Parkinson’s Disease


A progressive nervous system disorder affecting movement is termed Parkinson's disease. A mild tremor in one hand is an early symptom of Parkinson’s and gradually leads to stiffness or slowing of movement.The face of an affected individual shows little or no expression, and the arms may not swing while walking. Speech becomes soft or slurred.

The different stages of Parkinson’s disease are as mentioned below:

Stage One: Mild symptoms are noted that do not interfere with daily activities. Tremors occur on one side of the body.

Stage Two: Tremor, rigidity, and movement symptoms affect both sides of the body.
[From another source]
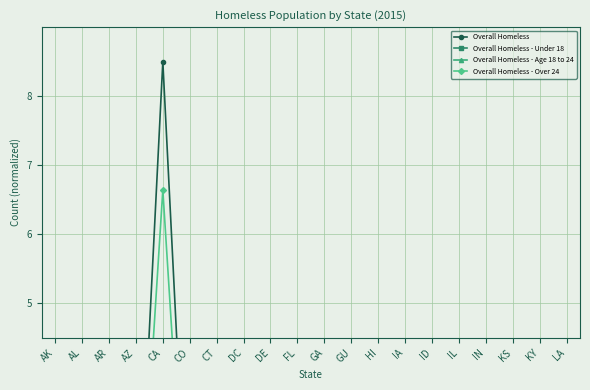

What is the difference between the maximum and minimum values in the Overall Homeless - Age 18 to 24 series?

0.8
Walking problems and gait issues are prominent.

Stage Three: Loss of balance and slowness of movements are noticed. Falls are more common.

Stage Four: Though standing independently is possible, movement requires a walker. Daily activities require help.

Stage Five: Stiffness in the legs makes it impossible to stand. Nursing care is required as the person experiences hallucinations and delusions.

What are the Symptoms of Parkinson’s Disease
The signs and early symptoms of the disease condition are as follows:

  • Cramped handwriting
  • Tremor
  • Uncontrollable movements during sleep.
  • Limb stiffness or bradykinesia
  • Stooped posture

What are the Causes of Parkinson’s Disease
Neurons in the brain gradually die producing dopamine in the brain. When dopamine levels decrease, it leads to abnormal brain activity. This is a symptom of having Parkinson's disease.

Some of the causes for Parkinson's disease are as follows:

Genes: Specific genetic mutations cause Parkinson's disease

Environmental triggers: Exposure to certain toxins

Presence of Lewy bodies: Clumps of specific substances in the brain cells called Lewy bodies are causative for Parkinson’s disease

What are the Complications of Parkinson’s Disease
Parkinson's disease isaccompanied by the following:

  • Thinking difficulties and dementia
  • Depression and emotional changes
  • Swallowing problems
  • Chewing and eating problems
  • Sleep problems
  • Kidney and bladder problems
  • Constipation
  • Blood pressure changes
  • Fatigue
  • Pain
  • Sexual dysfunction

How is Parkinson’s Disease Diagnosed
There are no specific tests to diagnose Parkinson's disease. A neurologist diagnoses Parkinson's disease based on medical history, a review of the signs and symptoms, and a neurological examination. A dopamine transporter scan is performed as it helps support the suspicion of having Parkinson's disease. Blood tests are done to rule out other conditions. Regular follow-ups with neurologists helps to evaluate the symptoms over time.

How is Parkinson’s Disease Treated
There is no cure for Parkinson’s disease, though medications help control the severity of the symptoms. Lifestyle changes are made, especially aerobic exercises are prescribed. A speech-language pathologist helps improve the speech issues. Medications include a substitute for dopamine to manage problems with walking, movement and tremor.

Stem Cell Therapy for Parkinson’s Disease
Stem cells are cells that can differentiate into any cell type based on the requirement. Research on stem cells has shown that dopamine cells can be produced from stem cells. Stem cells differentiate into dopamine producing neurons, which is then used to treat Parkinson’s disease. Stem cells can become any cell of the body and thus are a promising source for new dopamine cells. These cells imitate the functions of dopamine neurons, thereby being able to treat Parkinson’s disease. Also the paracrine the activities of stem cells accompanied with stem cell differentiating into neural cells can overcome the brain damage and symptoms pertaining to it.